_Task objective:_ Take every line in the entries that includes the word "format" and copy it.

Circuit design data
++++++++++

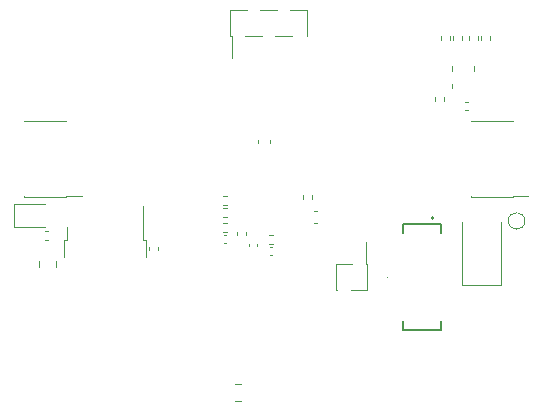
<source format=gbr>
%TF.GenerationSoftware,KiCad,Pcbnew,(6.0.9)*%
%TF.CreationDate,2023-01-25T10:50:16+01:00*%
%TF.ProjectId,BatteryManagementBoard,42617474-6572-4794-9d61-6e6167656d65,rev?*%
%TF.SameCoordinates,Original*%
%TF.FileFunction,Legend,Top*%
%TF.FilePolarity,Positive*%
%FSLAX46Y46*%
G04 Gerber Fmt 4.6, Leading zero omitted, Abs format (unit mm)*
G04 Created by KiCad (PCBNEW (6.0.9)) date 2023-01-25 10:50:16*
%MOMM*%
%LPD*%
G01*
G04 APERTURE LIST*
%ADD10C,0.120000*%
%ADD11C,0.200000*%
%ADD12C,0.100000*%
G04 APERTURE END LIST*
D10*
%TO.C,C326*%
X153859420Y-104390000D02*
X154140580Y-104390000D01*
X153859420Y-105410000D02*
X154140580Y-105410000D01*
%TO.C,R309*%
X146453641Y-103120000D02*
X146146359Y-103120000D01*
X146453641Y-103880000D02*
X146146359Y-103880000D01*
%TO.C,C330*%
X146192164Y-106440000D02*
X146407836Y-106440000D01*
X146192164Y-107160000D02*
X146407836Y-107160000D01*
%TO.C,TP201*%
X171700000Y-105250000D02*
G75*
G03*
X171700000Y-105250000I-700000J0D01*
G01*
%TO.C,U501*%
X165570000Y-93990000D02*
X165570000Y-93640000D01*
X167390000Y-92170000D02*
X167390000Y-92520000D01*
X165570000Y-92170000D02*
X165570000Y-92520000D01*
%TO.C,C501*%
X166857836Y-95860000D02*
X166642164Y-95860000D01*
X166857836Y-95140000D02*
X166642164Y-95140000D01*
%TO.C,R401*%
X131353641Y-106880000D02*
X131046359Y-106880000D01*
X131353641Y-106120000D02*
X131046359Y-106120000D01*
D11*
%TO.C,J201*%
X164580000Y-113750000D02*
X164580000Y-114470000D01*
X161420000Y-114470000D02*
X161420000Y-113750000D01*
X164580000Y-105530000D02*
X161420000Y-105530000D01*
X164580000Y-114470000D02*
X161420000Y-114470000D01*
X164580000Y-106250000D02*
X164580000Y-105530000D01*
X161420000Y-105530000D02*
X161420000Y-106250000D01*
X164000000Y-105000000D02*
G75*
G03*
X164000000Y-105000000I-100000J0D01*
G01*
D10*
%TO.C,C327*%
X148340000Y-107192164D02*
X148340000Y-107407836D01*
X149060000Y-107192164D02*
X149060000Y-107407836D01*
%TO.C,C402*%
X139890000Y-107492164D02*
X139890000Y-107707836D01*
X140610000Y-107492164D02*
X140610000Y-107707836D01*
%TO.C,C331*%
X149090000Y-98665580D02*
X149090000Y-98384420D01*
X150110000Y-98665580D02*
X150110000Y-98384420D01*
%TO.C,R314*%
X150353641Y-107180000D02*
X150046359Y-107180000D01*
X150353641Y-106420000D02*
X150046359Y-106420000D01*
%TO.C,D201*%
X166350000Y-110700000D02*
X169650000Y-110700000D01*
X166350000Y-110700000D02*
X166350000Y-105300000D01*
X169650000Y-110700000D02*
X169650000Y-105300000D01*
%TO.C,J205*%
X129335000Y-96830000D02*
X129335000Y-96765000D01*
X132865000Y-103235000D02*
X132865000Y-103170000D01*
X132865000Y-96830000D02*
X132865000Y-96765000D01*
X129335000Y-103235000D02*
X129335000Y-103170000D01*
X132865000Y-96765000D02*
X129335000Y-96765000D01*
X132865000Y-103235000D02*
X129335000Y-103235000D01*
X134190000Y-103170000D02*
X132865000Y-103170000D01*
%TO.C,C403*%
X130565000Y-108638748D02*
X130565000Y-109161252D01*
X132035000Y-108638748D02*
X132035000Y-109161252D01*
%TO.C,R308*%
X152920000Y-103046359D02*
X152920000Y-103353641D01*
X153680000Y-103046359D02*
X153680000Y-103353641D01*
%TO.C,R506*%
X164820000Y-94776359D02*
X164820000Y-95083641D01*
X164060000Y-94776359D02*
X164060000Y-95083641D01*
%TO.C,J206*%
X158330000Y-108890000D02*
X158220000Y-108890000D01*
X157050000Y-108890000D02*
X155680000Y-108890000D01*
X158320000Y-111110000D02*
X156950000Y-111110000D01*
X158220000Y-108890000D02*
X158220000Y-107060000D01*
X155670000Y-108890000D02*
X155670000Y-111110000D01*
X155780000Y-111110000D02*
X155670000Y-111110000D01*
X158330000Y-108890000D02*
X158330000Y-111110000D01*
%TO.C,R502*%
X164590000Y-89606359D02*
X164590000Y-89913641D01*
X165350000Y-89606359D02*
X165350000Y-89913641D01*
%TO.C,R311*%
X146146359Y-104120000D02*
X146453641Y-104120000D01*
X146146359Y-104880000D02*
X146453641Y-104880000D01*
%TO.C,D401*%
X131100000Y-103840000D02*
X128415000Y-103840000D01*
X128415000Y-103840000D02*
X128415000Y-105760000D01*
X128415000Y-105760000D02*
X131100000Y-105760000D01*
%TO.C,R503*%
X168750000Y-89903641D02*
X168750000Y-89596359D01*
X167990000Y-89903641D02*
X167990000Y-89596359D01*
%TO.C,R504*%
X167750000Y-89586359D02*
X167750000Y-89893641D01*
X166990000Y-89586359D02*
X166990000Y-89893641D01*
%TO.C,R501*%
X165620000Y-89913641D02*
X165620000Y-89606359D01*
X166380000Y-89913641D02*
X166380000Y-89606359D01*
%TO.C,R315*%
X146146359Y-105420000D02*
X146453641Y-105420000D01*
X146146359Y-106180000D02*
X146453641Y-106180000D01*
%TO.C,J203*%
X167135000Y-103235000D02*
X167135000Y-103170000D01*
X170665000Y-96830000D02*
X170665000Y-96765000D01*
X170665000Y-103235000D02*
X167135000Y-103235000D01*
X167135000Y-96830000D02*
X167135000Y-96765000D01*
X171990000Y-103170000D02*
X170665000Y-103170000D01*
X170665000Y-103235000D02*
X170665000Y-103170000D01*
X170665000Y-96765000D02*
X167135000Y-96765000D01*
%TO.C,C324*%
X147138748Y-119065000D02*
X147661252Y-119065000D01*
X147138748Y-120535000D02*
X147661252Y-120535000D01*
%TO.C,C329*%
X148060000Y-106192164D02*
X148060000Y-106407836D01*
X147340000Y-106192164D02*
X147340000Y-106407836D01*
%TO.C,J207*%
X146775000Y-87390000D02*
X148145000Y-87390000D01*
X146765000Y-89610000D02*
X146875000Y-89610000D01*
X150585000Y-89610000D02*
X151955000Y-89610000D01*
X149315000Y-87390000D02*
X150685000Y-87390000D01*
X148045000Y-89610000D02*
X149415000Y-89610000D01*
X153235000Y-89610000D02*
X153235000Y-87390000D01*
X153125000Y-87390000D02*
X153235000Y-87390000D01*
X146875000Y-89610000D02*
X146875000Y-91440000D01*
X146765000Y-89610000D02*
X146765000Y-87390000D01*
X151855000Y-87390000D02*
X153225000Y-87390000D01*
%TO.C,C328*%
X150307836Y-108160000D02*
X150092164Y-108160000D01*
X150307836Y-107440000D02*
X150092164Y-107440000D01*
%TO.C,U401*%
X139330000Y-106830000D02*
X139330000Y-104000000D01*
X132700000Y-106830000D02*
X132970000Y-106830000D01*
X132970000Y-106830000D02*
X132970000Y-105730000D01*
X132700000Y-108330000D02*
X132700000Y-106830000D01*
X139600000Y-108330000D02*
X139600000Y-106830000D01*
X139600000Y-106830000D02*
X139330000Y-106830000D01*
D12*
%TO.C,D202*%
X160150000Y-110000000D02*
G75*
G03*
X160150000Y-110000000I-50000J0D01*
G01*
%TD*%
M02*

</source>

++++++++++

_Result:_
<source format=gbr>
G04 Gerber Fmt 4.6, Leading zero omitted, Abs format (unit mm)*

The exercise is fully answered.